Last year I was part of a hackathon called AngelHack. It was the first time that AngelHack made it out to Toronto and I joined a group of friends to participate. We developed an API meta-layer over cloud storage. By using us you could integrate every cloud storage system we supported into your application. Not being content with just that we built a few tools that ran on top of our API that would allow someone who wasn’t very technical to add some cloud-capabilities to their website. We allowed them (with a couple lines of code) to modify every file upload button on their website to our interface that would let them select any service we supported and select files from there. We could also do the reverse – allow a website to push files down to the cloud storage account that a user selected.
But we were an API company. The tools were provided were meant to allow for mass adoption of our API’s but unless you wanted something vanilla you would need to dive into our API.
After a lot of market research, and even some successful pilots we decided to stop playing in the API space. See the problem is that our market segment was very niche. We thought it was a lot bigger than it was. Our market segment was really programmers who were building something that was technical enough that they needed this functionality, but non technical enough that they were able to waste time building it all themselves. We required that a company be working on a consumer facing application, wanted to tie in to various cloud storage services but didn’t want to do it themselves. Oh, and the company couldn’t be TOO big because then they’d do it themselves, and they couldn’t be too small or then they would HAVE to do it themselves.

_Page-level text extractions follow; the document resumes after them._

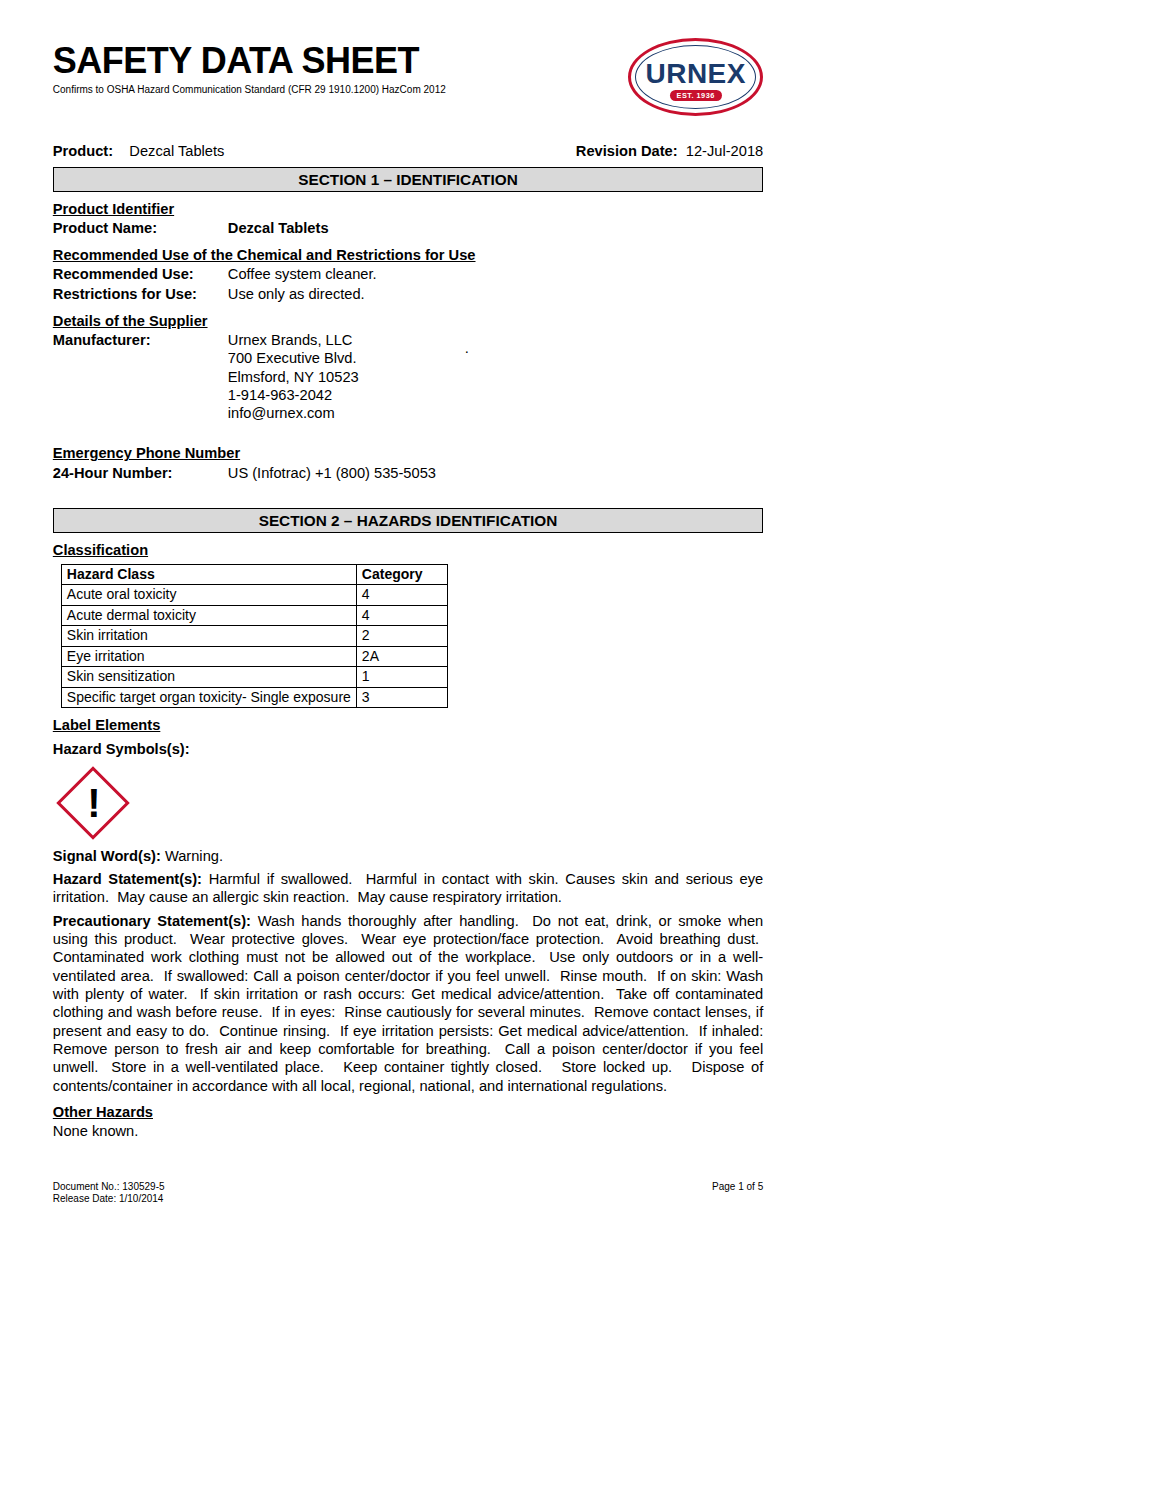SAFETY DATA SHEET
Confirms to OSHA Hazard Communication Standard (CFR 29 1910.1200) HazCom 2012
URNEX
EST. 1936
Product: Dezcal Tablets
Revision Date: 12-Jul-2018
SECTION 1 – IDENTIFICATION
Product Identifier
Product Name:
Dezcal Tablets
Recommended Use of the Chemical and Restrictions for Use
Recommended Use:
Coffee system cleaner.
Restrictions for Use:
Use only as directed.
Details of the Supplier
Manufacturer:
Urnex Brands, LLC
.
700 Executive Blvd.
Elmsford, NY 10523
1-914-963-2042
info@urnex.com
Emergency Phone Number
24-Hour Number:
US (Infotrac) +1 (800) 535-5053
SECTION 2 – HAZARDS IDENTIFICATION
Classification
| Hazard Class | Category |
| --- | --- |
| Acute oral toxicity | 4 |
| Acute dermal toxicity | 4 |
| Skin irritation | 2 |
| Eye irritation | 2A |
| Skin sensitization | 1 |
| Specific target organ toxicity- Single exposure | 3 |
Label Elements
Hazard Symbols(s):
!
Signal Word(s): Warning.
Hazard Statement(s): Harmful if swallowed. Harmful in contact with skin. Causes skin and serious eye irritation. May cause an allergic skin reaction. May cause respiratory irritation.
Precautionary Statement(s): Wash hands thoroughly after handling. Do not eat, drink, or smoke when using this product. Wear protective gloves. Wear eye protection/face protection. Avoid breathing dust. Contaminated work clothing must not be allowed out of the workplace. Use only outdoors or in a well-ventilated area. If swallowed: Call a poison center/doctor if you feel unwell. Rinse mouth. If on skin: Wash with plenty of water. If skin irritation or rash occurs: Get medical advice/attention. Take off contaminated clothing and wash before reuse. If in eyes: Rinse cautiously for several minutes. Remove contact lenses, if present and easy to do. Continue rinsing. If eye irritation persists: Get medical advice/attention. If inhaled: Remove person to fresh air and keep comfortable for breathing. Call a poison center/doctor if you feel unwell. Store in a well-ventilated place. Keep container tightly closed. Store locked up. Dispose of contents/container in accordance with all local, regional, national, and international regulations.
Other Hazards
None known.
Document No.: 130529-5
Release Date: 1/10/2014
Page 1 of 5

But see, that’s the problem with API companies. They tend to be niche products that will have some success in their niche, and that’s it.
I wondered why for some time – why aren’t there any big API companies? What stops that from happening? And then I realized – As an API company, what we are selling are some awesome made Lego bricks. We even sell them in a pastic bag, so you can take a look at our bricks and see how awesome they are. We provide you instructions on how to use the bricks. We even show you how some bricks work. But you’re not trying to create something from it. You buy our bag of bricks because you saw a brick that you needed and you figured it’s easier to get it from us than actually making your own bricks. We missed the whole point of the bricks.
See Lego doesn’t sell the bricks. They sell the picture on the box. The bricks are just a mechanism to achieving what you want – the picture.
API companies, because of the nature of what they do, don’t provide this picture. That’s not what they do. Instead API company founders tend to be very smart, technical people who see the true beauty of the bricks. They revel in the bricks. In their minds eye that can twist and contort any number of the bricks. They can fit them together and build any number of amazing things. They get caught up in the bricks themselves. They never sell the amazing things that you can build with the bricks – they sell to other programmers and leave it to them to build the products.